In sum, the record here provides no basis indicating that the insurer
breached the contract, much less failed to act in good faith to settle the
claim. On the contrary, the record here indicates that the insurer merely
exercised its rights under the contract’s agreed-upon dispute resolution
process of appraisal. The insurer’s exposure should be at an end. As our
sister court stated in Hill v. State Farm Florida Insurance Co., 35 So. 3d
956 (Fla. 2d DCA 2010):
The appraisal process . . . is not legal work arising from an
insurance company’s denial of coverage or breach of contract;
it is simply work done within the terms of the contract to
resolve the claim. Thus, except under the most extraordinary
of circumstances, we do not envision fees for such work to be
recoverable . . . . Instead, the fees should normally be limited
to the work associated with filing the lawsuit after the
insurance carrier has ceased to negotiate or has breached the
contract and the additional legal work [is] necessary and
reasonable to resolve the breach of contract.
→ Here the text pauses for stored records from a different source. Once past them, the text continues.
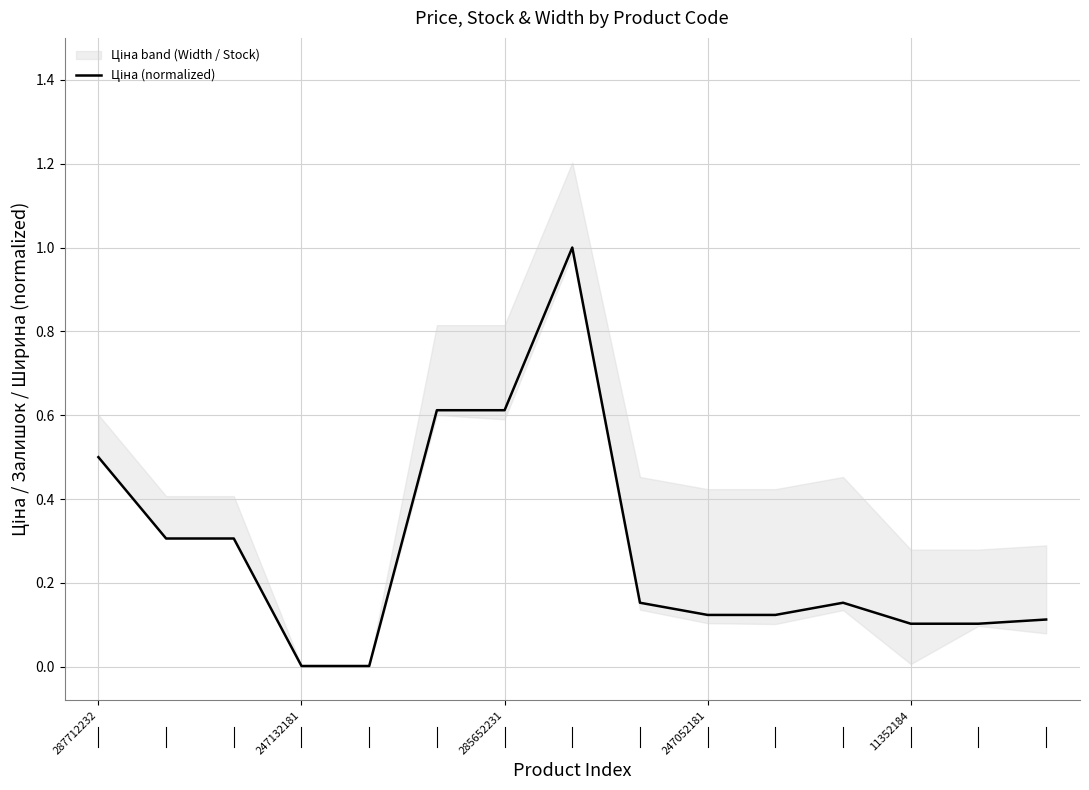

Does the chart display data point markers on the line(s)?

No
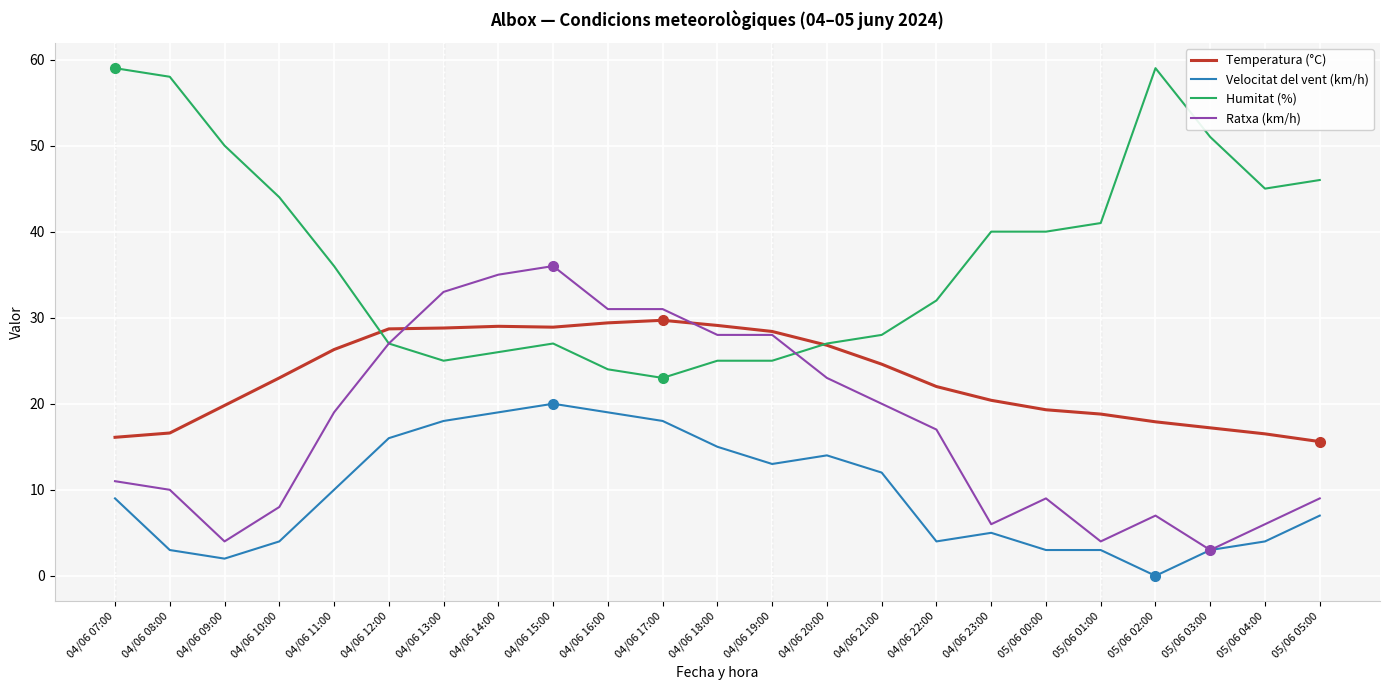

What is the highest value of the Humitat (%) series?

59.0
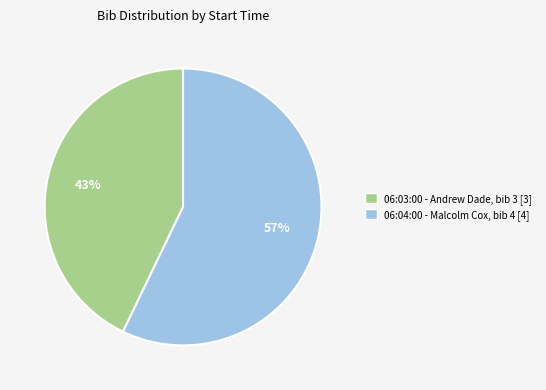

Which category accounts for the majority?

06:04:00 - Malcolm Cox, bib 4 [4]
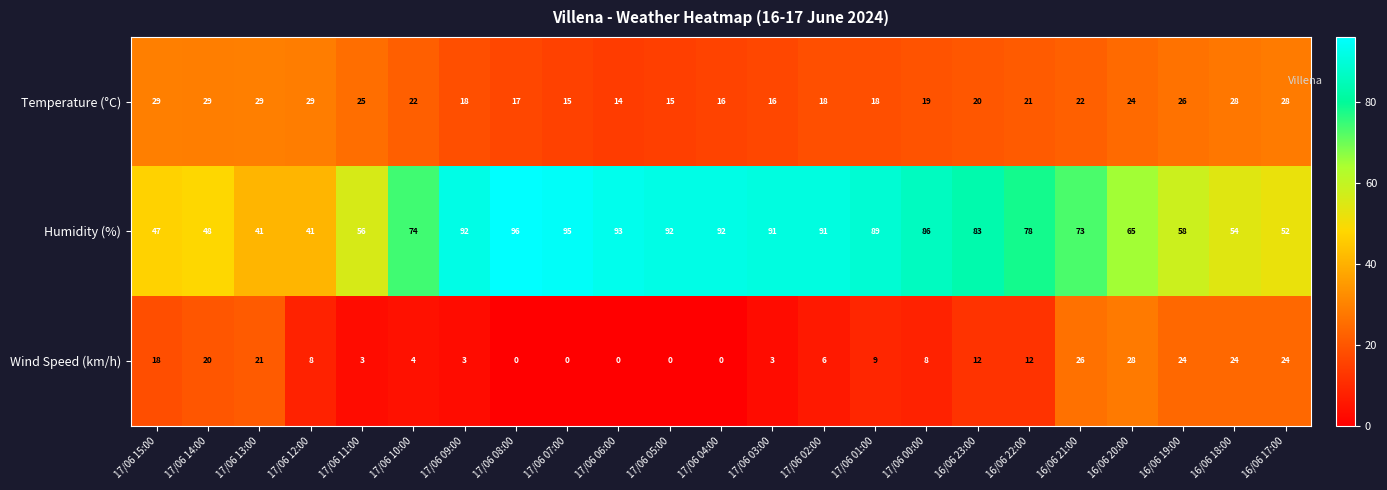

The Temperature (°C) series shows 29 at 17/06 12:00. True or false?

True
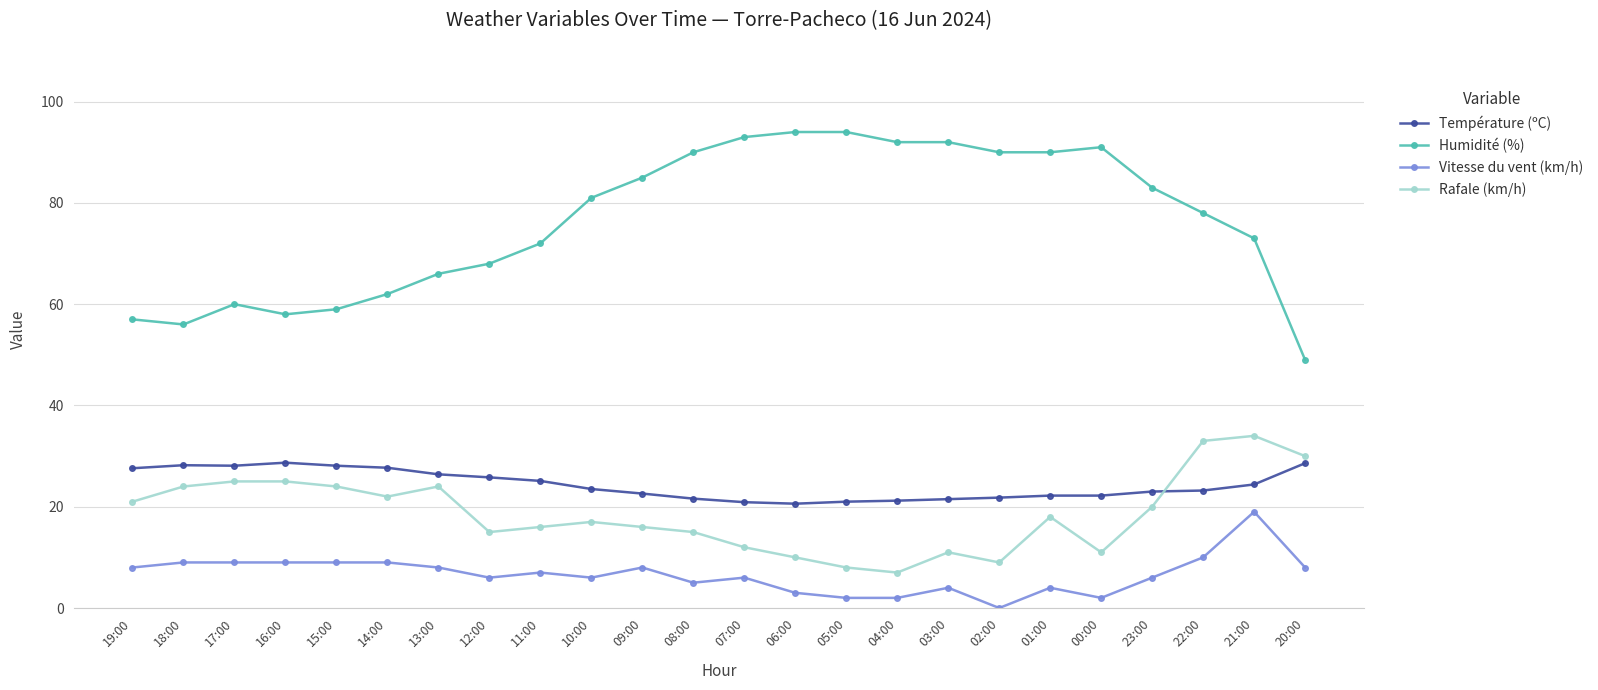

True or false: Humidité (%) has more than 0 interior local peaks.

True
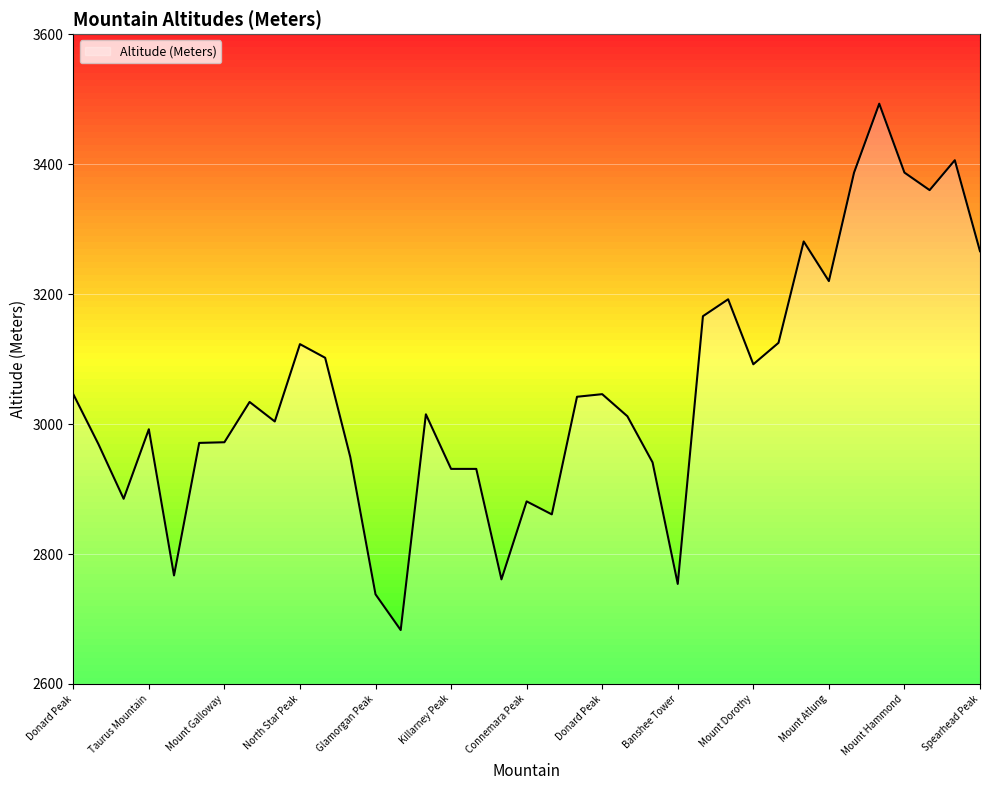

What is the greatest value displayed?

3493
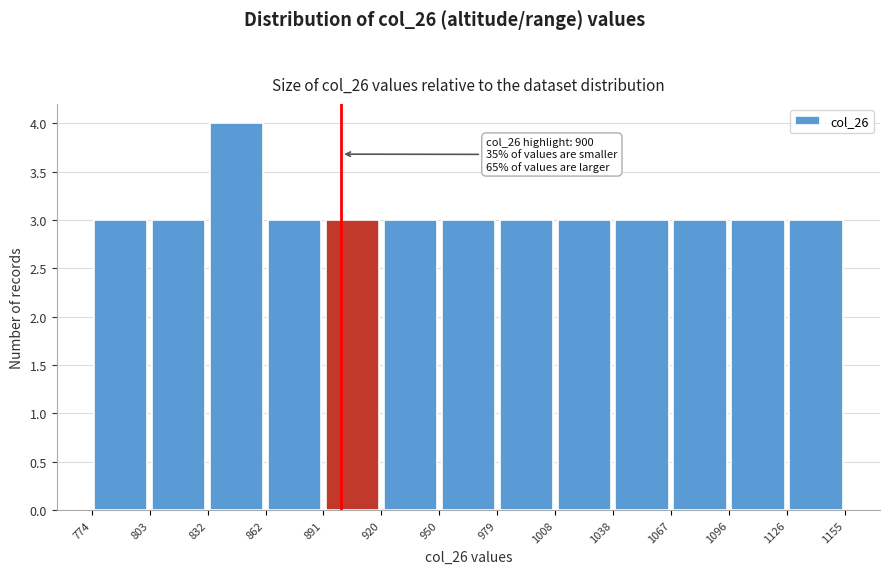

Which range on the x-axis has the tallest bar?

832 to 862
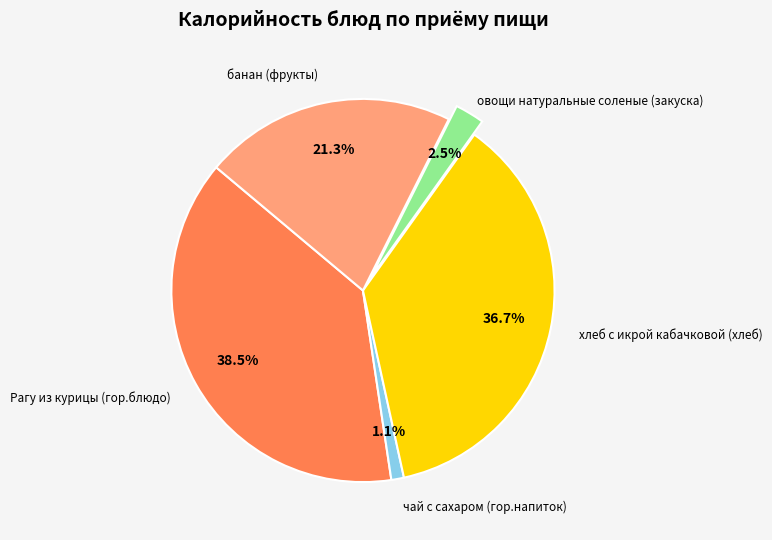

Is there any slice that represents more than half of the pie?

No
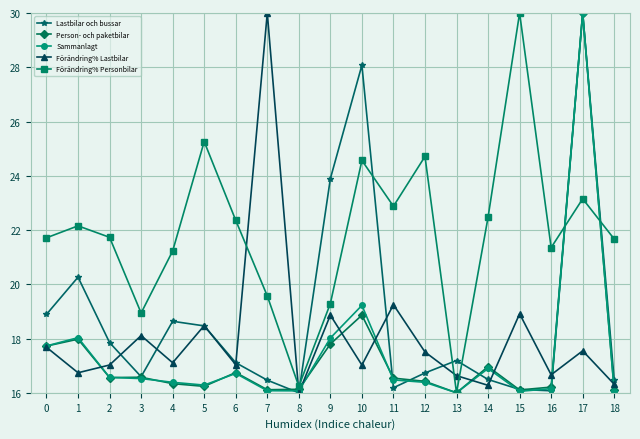

Between 8 and 9, which series saw the biggest shift?

Lastbilar och bussar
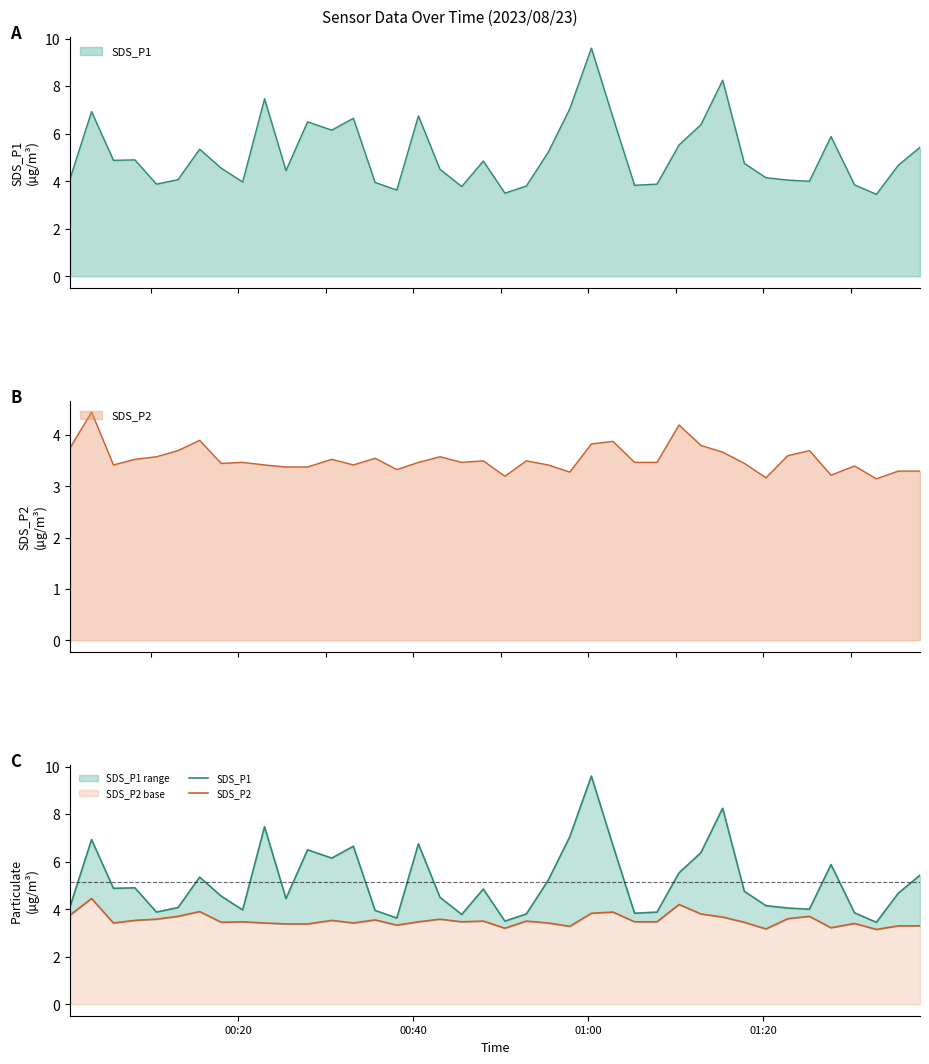

The SDS_P1 series shows 2.2 at 39. True or false?

False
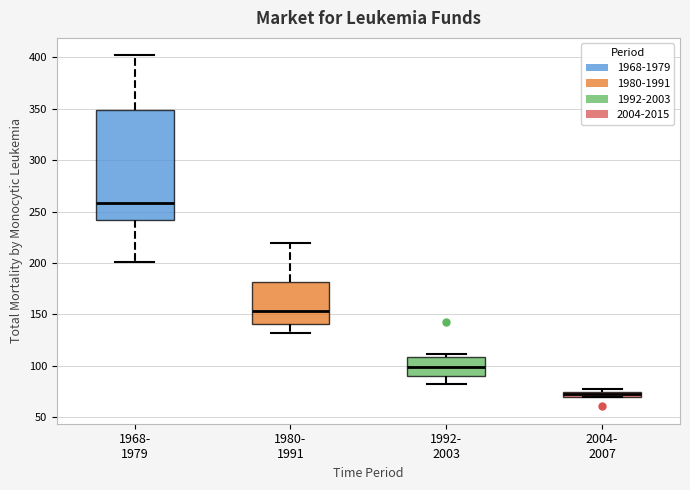

Where does the lower whisker of the box for 1968- 1979 end on the y-axis? The values are not printed on the chart, so give them approximately, as read against the axis.

200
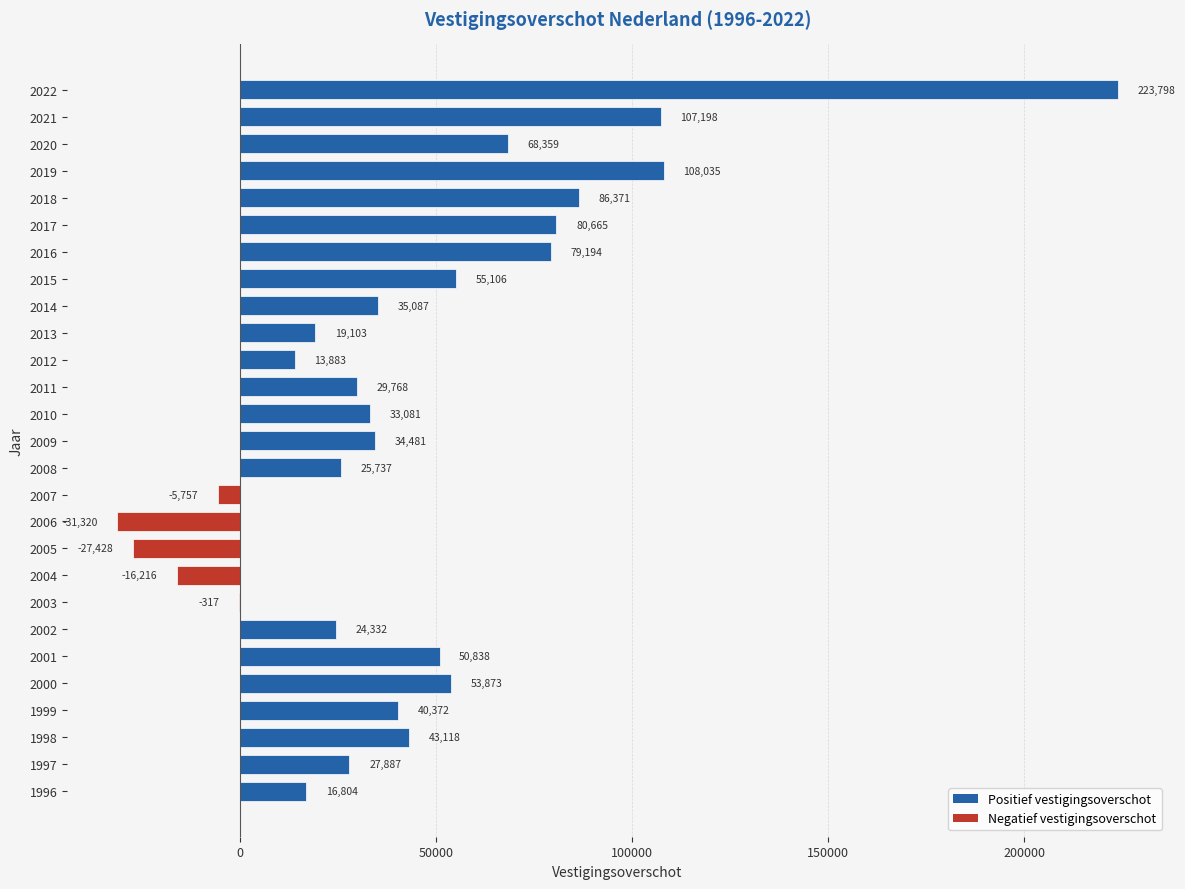

Which category has the highest value across all series?

2022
Id. at 961 (emphasis added). See also Nationwide Prop. & Cas. Ins. v.
Bobinski, 776 So. 2d 1047, 1049 (Fla. 5th DCA 2001) (“[I]t maintains the
better policy of this state to encourage insurance companies to resolve
conflicts and claims quickly and efficiently without judicial intervention.
Arbitration and appraisal are alternative methods of dispute resolution
that provide quick and less expensive resolution of conflicts.”). Cf. State
Farm Fla. Ins. Co. v. Silber, 72 So. 3d 286, 289-90 (Fla. 4th DCA 2011)
(after insurer paid appraisal award, insureds had no cause of action
against insurer to recover attorney’s fees under section 627.428, Florida
Statutes, because the purpose of the appraisal process is to resolve
disputes without litigation).
* * *
Not final until disposition of timely filed motion for rehearing.